Sayyid Muhammad-Mehdi al-Shahristani died in 1801, and his son Sayyid Muhammad-Husayn al-Shahristani, known as agha buzurg, who participated in the Battle of Menakhur in 1826, took the reins from his father. He died of the plague in 1831 and was buried in the southern rawaq of the Imam Husayn shrine precinct, behind the martyrs' tomb, that later became the family crypt.

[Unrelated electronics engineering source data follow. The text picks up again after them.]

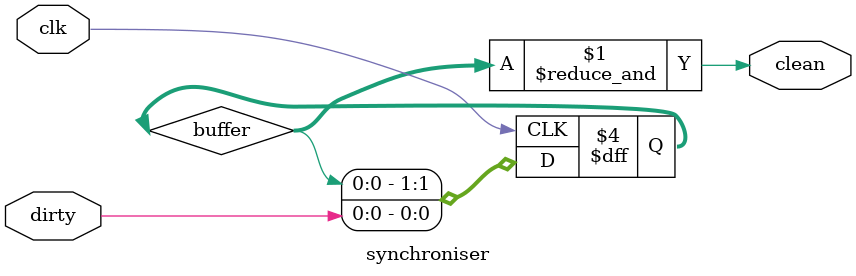
<source format=sv>
module synchroniser #(parameter LVLS=2) (
	input clk,    // Clock
	input dirty, // signal to be synchronised
	output clean // synchronous output
);
	logic [LVLS-1:0] buffer;

	initial buffer <= 0;

	assign clean = &buffer;

	always @(posedge clk)
		buffer <= {buffer[LVLS-2:0], dirty};

endmodule
</source>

The lineage of the al-Shahristani family is as follows:Muḥammad-Mehdī bin Abu al-Qāsim bin Ruḥullāh bin Ḥasan bin Rafiʿ al-Dīn Muḥammad al-Sadr bin Jalāl al-Dīn Muḥammad (Amir al-Nitham) bin Zayn al-Dīn ʿAli bin Sadr al-Dīn Ismaʿīl bin Alaʿ al-Din al-Ḥusayn bin Muʿin al-Din bin Rukn al-Dīn al-Ḥusayn bin Ashraf bin Rukn al-Dīn Ḥasan bin Ashraf bin Nur al-Dīn Muḥammad bin Abu al-Ḥasan al-Muḥaddith bin Tahir bin Ḥusayn al-Qat'ī bin Musa Abu Sibḥa bin Ibrahīm al-Asghar bin Musa al-Kādhim bin Jaʿfar as-Sādiq bin Muḥammad al-Bāqir bin ʿAli al-Sajjad bin Ḥusayn al-Shahid bin ʿAli Ibna Abi Talib.

== Notable members ==

=== First generation ===

- Muhammad-Mehdi al-Shahristani (1717–1801) was the son of Abu al-Qasim al-Shahristani. He was a marja' and known as one of the four Mehdis (they were himself, Mehdi Bahrululoom, Mehdi al-Naraqi, and Mehdi al-Khurasani) as they were the most notable students of al-Wahid al-Behbehani.

=== Second generation ===

- Abu al-Qasim al-Shahristani was the son of Muhammad-Mehdi al-Shahristani. He was a respectable jurist, and died shortly after his father's death.
- Muhammad-Husayn al-Shahristani (died 1831) was the son of Muhammad-Mehdi al-Shahristani. He was a marja' like his father, and was dubbed Agha Buzurg, a title signifying his great intellect. He married the granddaughter of al-Wahid al-Behbehani, through his son Muhammad-Ali al-Kirmanshahi al-Behbehani.

=== Third generation ===

- Muhammad-Jafar al-Shahristani (died 1844) was the son of Muhammad-Husayn al-Shahristani. He was a notable cleric in Karbala. His works included studies in allowing the following of the dead [jurist], forbidding singing, the laws of grape juice, the occultation, the lineage of al-Wahid al-Behbehani. He was buried in the al-Shahristani crypt in the Imam Husayn shrine.
- Salih al-Shahristani (died 1891) was the son of Muhammad-Husayn al-Shahristani. He was a senior jurist, that gained the respect of the supreme Shia cleric of the time, Mirza Shirazi, who upon the death of Salih in 1891, mourned him for four consecutive days in Samarra.
- Abbas al-Shahristani (1803–1883) was the son of Muhammad-Husayn al-Shahristani. He was a jurist, and gained ijtihad from Sheikh Murtadha al-Ansari whilst studying in Najaf. He was buried in the al-Shahristani crypt in the Imam Husayn shrine.

=== Fourth generation ===

- Ibrahim al-Shahristani (1883–1957) was the son of Salih al-Shahristani. He was a cleric, and socialite in Karbala.
- Muhammad-Mehdi al-Shahristani (died 1915) was the son of Salih al-Shahristani. He was a cleric. He was buried in the family crypt in the Imam Husayn shrine.

=== Fifth generation ===

- Muhammad al-Shahristani (died 1915) was the son of Muhammad-Mehdi al-Shahristani. He was writer and poet. His works included an entire diwan in Farsi, and a study in Arabic literature. He was buried in the family's crypt in the Imam Husayn shrine.
- Salih al-Shahristani (1907–1975) was the son of Ibrahim al-Shahristani. He was an author, researcher, and diplomat. He migrated to Tehran in the 1930s, and served in the Iraqi embassy in Tehran, then later the Jordanian embassy. He died in Tehran, and his corpse was transferred to Karbala, to be buried in the family crypt.
- Hussain al-Shahristani (born 1942) is the son of Ibrahim al-Shahristani. He is a politician and nuclear scientist. He served as Iraqi minister of Energy, Foreign Affairs, and Higher Education and Scientific Research. He also served as deputy to the prime minister of Iraq, Nouri al-Maliki.

=== Sixth generation ===

- Muhammad-Ali al-Shahristani (1932–2011) was the son of Muhammad-Salih, son of Mirza Ali, son of Salih al-Shahristani. He was an industrial engineer, and the founder of the International Colleges of Islamic Science in London. He participated in many engineering projects that involved the Shia holy shrines. He was buried in the family crypt in the Imam Husayn shrine.